Even when an institution or individual can remain independent of the interests of their funders, these competing interests silence critique and protect the reputations of corporations that market products known to cause harm. Additionally, these biases erode trust in science, medicine, and public health.

What needs to happen

Change has to be intentional, systematic, evidence based, and robust. The onus for action is not with industry who, because of their responsibilities to shareholders, are unable to prioritise public health.

All institutions and individuals who have the stated aim of improving human health—health authorities, research funders, medical schools, health professional associations, charities and advocacy organisations, and individual practitioners, to name just some—must first recognise the pervasive harm that conflicts of interest cause.

Governments must set the standard and lead by example. Terms of engagement that end actual and perceived competing interests should be established while not precluding the possibility of discussion with these industries. Advisory committees, regulatory bodies and harm reduction strategies must be conflict free.

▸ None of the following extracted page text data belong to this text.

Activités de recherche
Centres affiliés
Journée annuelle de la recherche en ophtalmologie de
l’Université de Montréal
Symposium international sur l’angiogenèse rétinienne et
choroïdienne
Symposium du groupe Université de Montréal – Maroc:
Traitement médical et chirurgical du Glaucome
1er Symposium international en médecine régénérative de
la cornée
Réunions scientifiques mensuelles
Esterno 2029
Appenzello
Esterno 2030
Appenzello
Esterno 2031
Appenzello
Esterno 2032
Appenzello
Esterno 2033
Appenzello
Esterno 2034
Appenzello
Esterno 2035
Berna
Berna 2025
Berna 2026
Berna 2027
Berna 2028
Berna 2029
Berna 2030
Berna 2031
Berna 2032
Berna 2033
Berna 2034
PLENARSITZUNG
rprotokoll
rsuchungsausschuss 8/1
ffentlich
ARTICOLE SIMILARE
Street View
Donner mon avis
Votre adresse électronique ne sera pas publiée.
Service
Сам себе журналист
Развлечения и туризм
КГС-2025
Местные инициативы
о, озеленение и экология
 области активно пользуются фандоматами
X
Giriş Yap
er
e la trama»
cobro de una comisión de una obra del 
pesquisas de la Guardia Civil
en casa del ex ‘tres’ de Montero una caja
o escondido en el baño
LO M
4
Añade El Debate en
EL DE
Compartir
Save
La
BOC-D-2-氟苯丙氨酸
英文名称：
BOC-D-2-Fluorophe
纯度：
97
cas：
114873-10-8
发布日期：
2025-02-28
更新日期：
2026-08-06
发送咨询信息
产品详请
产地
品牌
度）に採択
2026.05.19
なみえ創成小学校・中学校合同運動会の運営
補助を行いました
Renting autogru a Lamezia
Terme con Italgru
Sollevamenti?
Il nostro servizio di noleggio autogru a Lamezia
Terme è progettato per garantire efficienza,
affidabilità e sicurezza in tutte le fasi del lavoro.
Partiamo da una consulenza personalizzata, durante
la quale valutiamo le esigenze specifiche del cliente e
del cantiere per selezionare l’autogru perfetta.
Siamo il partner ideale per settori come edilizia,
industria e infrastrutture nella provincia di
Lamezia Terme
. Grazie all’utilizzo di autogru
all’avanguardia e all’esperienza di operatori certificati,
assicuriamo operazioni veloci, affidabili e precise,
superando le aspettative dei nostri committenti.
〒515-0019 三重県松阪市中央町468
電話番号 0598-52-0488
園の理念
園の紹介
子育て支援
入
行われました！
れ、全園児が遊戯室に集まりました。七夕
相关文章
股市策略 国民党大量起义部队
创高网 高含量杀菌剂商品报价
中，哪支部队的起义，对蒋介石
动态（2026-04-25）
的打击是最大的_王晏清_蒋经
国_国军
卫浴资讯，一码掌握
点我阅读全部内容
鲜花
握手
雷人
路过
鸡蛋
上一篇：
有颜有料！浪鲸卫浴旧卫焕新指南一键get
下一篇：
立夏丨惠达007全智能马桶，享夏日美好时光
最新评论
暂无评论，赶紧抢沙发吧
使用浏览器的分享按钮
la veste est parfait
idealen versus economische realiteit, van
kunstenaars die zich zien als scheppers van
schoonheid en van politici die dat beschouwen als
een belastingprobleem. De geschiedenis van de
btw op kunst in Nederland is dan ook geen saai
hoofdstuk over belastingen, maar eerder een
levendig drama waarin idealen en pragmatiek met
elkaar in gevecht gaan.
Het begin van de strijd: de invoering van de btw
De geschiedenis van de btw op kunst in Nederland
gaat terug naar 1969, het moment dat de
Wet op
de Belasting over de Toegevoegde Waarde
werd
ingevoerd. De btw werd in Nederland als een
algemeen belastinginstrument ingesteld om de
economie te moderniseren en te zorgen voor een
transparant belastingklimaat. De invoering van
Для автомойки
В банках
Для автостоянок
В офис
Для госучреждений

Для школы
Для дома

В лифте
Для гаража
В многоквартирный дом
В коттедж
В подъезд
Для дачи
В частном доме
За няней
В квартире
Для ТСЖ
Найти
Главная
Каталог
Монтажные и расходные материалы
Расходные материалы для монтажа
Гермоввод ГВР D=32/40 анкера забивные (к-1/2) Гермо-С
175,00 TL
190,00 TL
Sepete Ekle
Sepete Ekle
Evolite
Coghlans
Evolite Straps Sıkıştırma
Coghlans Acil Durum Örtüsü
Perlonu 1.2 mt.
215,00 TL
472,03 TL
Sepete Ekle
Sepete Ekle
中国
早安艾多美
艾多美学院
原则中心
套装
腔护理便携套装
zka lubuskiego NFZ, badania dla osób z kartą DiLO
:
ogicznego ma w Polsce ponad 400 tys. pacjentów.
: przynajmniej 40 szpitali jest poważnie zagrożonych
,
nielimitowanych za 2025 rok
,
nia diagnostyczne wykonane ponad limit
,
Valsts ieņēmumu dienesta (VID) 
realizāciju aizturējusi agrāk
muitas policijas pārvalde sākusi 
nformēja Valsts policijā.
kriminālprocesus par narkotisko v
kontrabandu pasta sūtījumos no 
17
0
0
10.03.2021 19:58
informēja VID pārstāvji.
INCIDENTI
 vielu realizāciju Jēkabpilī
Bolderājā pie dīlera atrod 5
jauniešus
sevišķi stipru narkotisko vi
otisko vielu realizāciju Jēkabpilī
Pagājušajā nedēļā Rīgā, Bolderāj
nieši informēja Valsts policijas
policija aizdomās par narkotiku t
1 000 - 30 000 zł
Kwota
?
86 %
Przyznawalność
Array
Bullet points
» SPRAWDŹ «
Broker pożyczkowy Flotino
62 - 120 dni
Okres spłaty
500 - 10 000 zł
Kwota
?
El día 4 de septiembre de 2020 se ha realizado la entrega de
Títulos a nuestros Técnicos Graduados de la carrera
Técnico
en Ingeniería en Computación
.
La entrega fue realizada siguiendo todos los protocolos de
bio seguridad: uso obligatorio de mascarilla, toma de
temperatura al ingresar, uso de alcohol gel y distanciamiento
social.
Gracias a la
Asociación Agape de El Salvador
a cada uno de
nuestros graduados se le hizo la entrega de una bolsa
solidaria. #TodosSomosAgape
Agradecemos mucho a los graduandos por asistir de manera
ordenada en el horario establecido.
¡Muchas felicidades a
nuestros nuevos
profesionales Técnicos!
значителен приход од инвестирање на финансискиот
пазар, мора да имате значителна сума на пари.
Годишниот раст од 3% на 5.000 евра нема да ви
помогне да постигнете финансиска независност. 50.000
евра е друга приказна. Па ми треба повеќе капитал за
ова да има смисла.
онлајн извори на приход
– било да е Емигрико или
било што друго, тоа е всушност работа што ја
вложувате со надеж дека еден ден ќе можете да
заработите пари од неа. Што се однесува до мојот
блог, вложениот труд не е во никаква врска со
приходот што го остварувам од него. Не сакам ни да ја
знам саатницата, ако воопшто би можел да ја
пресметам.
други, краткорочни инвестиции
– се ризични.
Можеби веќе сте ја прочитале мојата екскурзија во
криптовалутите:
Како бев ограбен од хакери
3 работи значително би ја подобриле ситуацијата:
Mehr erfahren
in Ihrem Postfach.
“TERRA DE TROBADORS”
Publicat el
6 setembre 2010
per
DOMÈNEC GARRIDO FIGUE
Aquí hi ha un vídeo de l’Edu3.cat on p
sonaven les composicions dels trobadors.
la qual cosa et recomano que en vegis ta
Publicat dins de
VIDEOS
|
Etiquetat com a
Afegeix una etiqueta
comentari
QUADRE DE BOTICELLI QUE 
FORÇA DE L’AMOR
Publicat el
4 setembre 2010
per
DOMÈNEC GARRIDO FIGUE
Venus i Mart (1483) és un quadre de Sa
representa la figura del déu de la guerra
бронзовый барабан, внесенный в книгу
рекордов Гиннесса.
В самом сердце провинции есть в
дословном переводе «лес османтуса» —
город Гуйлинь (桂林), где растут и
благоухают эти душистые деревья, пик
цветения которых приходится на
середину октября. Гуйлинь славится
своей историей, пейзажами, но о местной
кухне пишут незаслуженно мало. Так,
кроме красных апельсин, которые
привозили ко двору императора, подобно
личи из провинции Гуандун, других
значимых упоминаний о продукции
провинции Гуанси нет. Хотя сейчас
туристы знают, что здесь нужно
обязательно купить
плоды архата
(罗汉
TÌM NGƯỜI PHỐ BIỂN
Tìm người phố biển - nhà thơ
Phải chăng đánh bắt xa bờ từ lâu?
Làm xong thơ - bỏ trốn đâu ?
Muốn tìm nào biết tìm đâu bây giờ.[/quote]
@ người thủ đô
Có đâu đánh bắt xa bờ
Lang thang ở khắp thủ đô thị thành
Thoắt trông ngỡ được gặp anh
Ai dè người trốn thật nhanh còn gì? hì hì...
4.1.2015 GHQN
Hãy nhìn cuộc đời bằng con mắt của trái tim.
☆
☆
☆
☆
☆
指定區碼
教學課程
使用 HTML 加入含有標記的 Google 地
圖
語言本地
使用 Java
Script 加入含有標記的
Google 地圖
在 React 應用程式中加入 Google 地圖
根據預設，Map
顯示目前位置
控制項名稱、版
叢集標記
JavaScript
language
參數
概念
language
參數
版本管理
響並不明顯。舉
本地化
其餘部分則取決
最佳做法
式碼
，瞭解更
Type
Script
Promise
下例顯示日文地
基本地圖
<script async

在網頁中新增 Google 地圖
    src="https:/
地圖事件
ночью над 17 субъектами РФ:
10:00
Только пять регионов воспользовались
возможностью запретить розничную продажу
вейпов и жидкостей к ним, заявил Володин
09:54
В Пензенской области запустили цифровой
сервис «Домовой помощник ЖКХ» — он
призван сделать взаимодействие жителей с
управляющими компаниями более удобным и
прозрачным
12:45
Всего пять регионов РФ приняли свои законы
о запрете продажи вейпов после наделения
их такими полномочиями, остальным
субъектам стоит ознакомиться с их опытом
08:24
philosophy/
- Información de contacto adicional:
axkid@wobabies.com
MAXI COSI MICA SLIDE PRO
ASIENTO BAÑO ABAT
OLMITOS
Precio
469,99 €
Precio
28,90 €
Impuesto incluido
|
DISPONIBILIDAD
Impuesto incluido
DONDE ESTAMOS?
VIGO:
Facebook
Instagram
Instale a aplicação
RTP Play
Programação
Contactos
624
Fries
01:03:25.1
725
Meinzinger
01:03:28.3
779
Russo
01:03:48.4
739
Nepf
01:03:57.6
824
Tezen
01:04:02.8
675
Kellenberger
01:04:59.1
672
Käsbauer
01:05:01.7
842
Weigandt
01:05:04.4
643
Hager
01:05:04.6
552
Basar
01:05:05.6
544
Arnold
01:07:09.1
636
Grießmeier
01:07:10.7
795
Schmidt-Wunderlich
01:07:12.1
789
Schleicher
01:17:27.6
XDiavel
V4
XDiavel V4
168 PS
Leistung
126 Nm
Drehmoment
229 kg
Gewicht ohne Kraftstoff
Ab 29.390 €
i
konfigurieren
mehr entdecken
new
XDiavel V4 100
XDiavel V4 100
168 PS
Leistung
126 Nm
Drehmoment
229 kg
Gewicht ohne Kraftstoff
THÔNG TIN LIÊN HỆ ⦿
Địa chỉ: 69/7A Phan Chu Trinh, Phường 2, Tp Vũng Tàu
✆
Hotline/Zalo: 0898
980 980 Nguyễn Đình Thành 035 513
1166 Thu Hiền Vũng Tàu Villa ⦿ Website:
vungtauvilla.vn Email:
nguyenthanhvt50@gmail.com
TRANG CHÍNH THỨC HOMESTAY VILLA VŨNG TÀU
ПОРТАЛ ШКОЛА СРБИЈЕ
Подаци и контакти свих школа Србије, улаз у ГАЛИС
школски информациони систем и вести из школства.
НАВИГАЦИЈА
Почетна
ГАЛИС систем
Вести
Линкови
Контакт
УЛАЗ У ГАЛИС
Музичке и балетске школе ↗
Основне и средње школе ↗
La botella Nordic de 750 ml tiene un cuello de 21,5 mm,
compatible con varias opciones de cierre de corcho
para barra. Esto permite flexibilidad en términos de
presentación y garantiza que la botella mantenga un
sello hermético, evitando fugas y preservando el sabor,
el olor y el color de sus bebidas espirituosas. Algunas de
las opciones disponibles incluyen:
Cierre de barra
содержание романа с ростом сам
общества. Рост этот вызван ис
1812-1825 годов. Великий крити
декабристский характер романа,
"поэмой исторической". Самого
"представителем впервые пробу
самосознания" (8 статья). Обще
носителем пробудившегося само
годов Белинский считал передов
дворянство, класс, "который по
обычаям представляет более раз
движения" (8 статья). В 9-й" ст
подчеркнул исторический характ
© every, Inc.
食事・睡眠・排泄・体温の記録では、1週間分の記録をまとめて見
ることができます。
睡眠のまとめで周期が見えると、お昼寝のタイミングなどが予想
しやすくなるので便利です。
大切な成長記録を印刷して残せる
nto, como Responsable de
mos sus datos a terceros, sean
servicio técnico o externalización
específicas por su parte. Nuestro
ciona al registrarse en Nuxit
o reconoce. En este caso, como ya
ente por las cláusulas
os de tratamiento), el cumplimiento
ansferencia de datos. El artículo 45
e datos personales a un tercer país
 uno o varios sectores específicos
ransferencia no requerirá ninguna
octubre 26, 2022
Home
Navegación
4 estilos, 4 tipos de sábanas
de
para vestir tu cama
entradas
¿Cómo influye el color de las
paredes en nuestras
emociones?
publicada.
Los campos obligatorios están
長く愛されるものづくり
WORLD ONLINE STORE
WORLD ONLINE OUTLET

A change in culture among health professionals and in those making decisions about health policy and investments is needed. It is accepted today that doctors, universities, and health institutions should not accept funding from the tobacco industry. This principle needs to be widened to the other industries whose products or marketing practices also harm or undermine health.

Health professional associations must act to protect their membership and end conflicts of interest. Medical, nursing, midwifery, and pharmacy schools must prepare their trainees to recognise competing interests and respond ethically and effectively.

Medical and science journals can implement stricter competing interest policies to make clear when evidence is industry funded, make competing interest statements more visible but also consider introducing stricter, zero tolerance policies on clinical education articles that are designed to protect patient care.

The financial incentives that drove the tobacco industry to create a pandemic of smoking related disease are common to many other industries that supply potentially harmful goods and services. The first step in limiting the harms caused by commercial determinants is to end their competing interests with those who would regulate them.